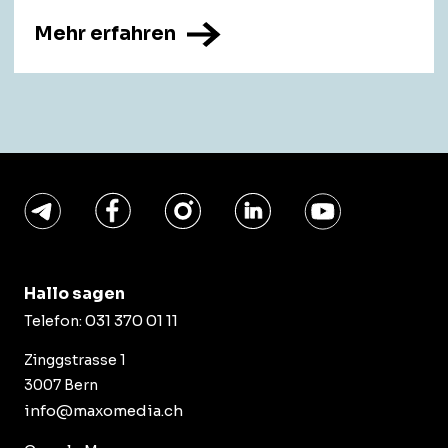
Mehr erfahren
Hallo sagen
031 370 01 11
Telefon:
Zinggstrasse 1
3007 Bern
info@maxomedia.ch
---
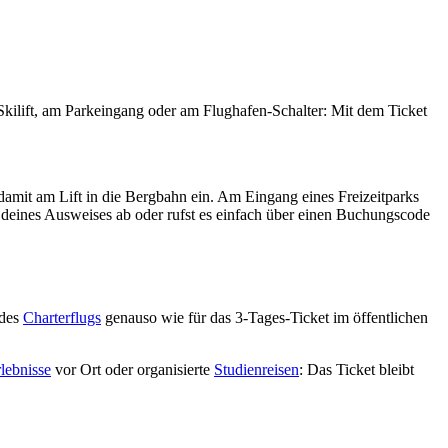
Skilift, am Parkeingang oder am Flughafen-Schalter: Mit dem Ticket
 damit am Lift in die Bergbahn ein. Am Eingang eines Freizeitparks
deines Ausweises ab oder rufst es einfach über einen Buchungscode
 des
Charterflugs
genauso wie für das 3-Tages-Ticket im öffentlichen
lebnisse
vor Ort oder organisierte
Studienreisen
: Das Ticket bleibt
...
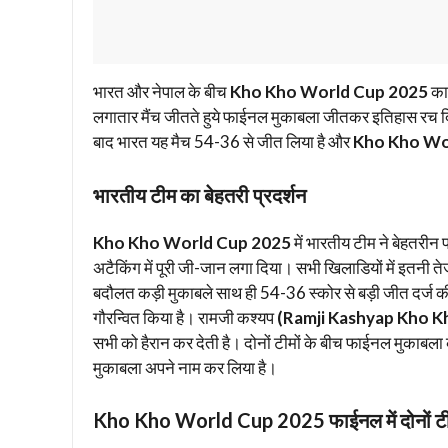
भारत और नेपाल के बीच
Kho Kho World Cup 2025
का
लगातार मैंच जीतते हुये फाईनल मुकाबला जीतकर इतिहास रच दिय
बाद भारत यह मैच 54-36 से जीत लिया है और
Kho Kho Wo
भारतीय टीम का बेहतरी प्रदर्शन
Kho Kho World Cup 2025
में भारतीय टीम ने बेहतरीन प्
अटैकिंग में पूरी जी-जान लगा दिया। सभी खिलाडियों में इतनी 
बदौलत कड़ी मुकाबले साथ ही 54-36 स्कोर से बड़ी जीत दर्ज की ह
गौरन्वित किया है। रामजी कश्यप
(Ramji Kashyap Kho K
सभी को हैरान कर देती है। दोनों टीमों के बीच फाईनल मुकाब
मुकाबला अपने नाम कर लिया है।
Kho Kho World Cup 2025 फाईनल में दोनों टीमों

> _Task prompt_: Find every line in the rows above that contains the string "oder", and copy each of those lines. Case counts.

> _Reply_:
Skilift, am Parkeingang oder am Flughafen-Schalter: Mit dem Ticket
deines Ausweises ab oder rufst es einfach über einen Buchungscode
vor Ort oder organisierte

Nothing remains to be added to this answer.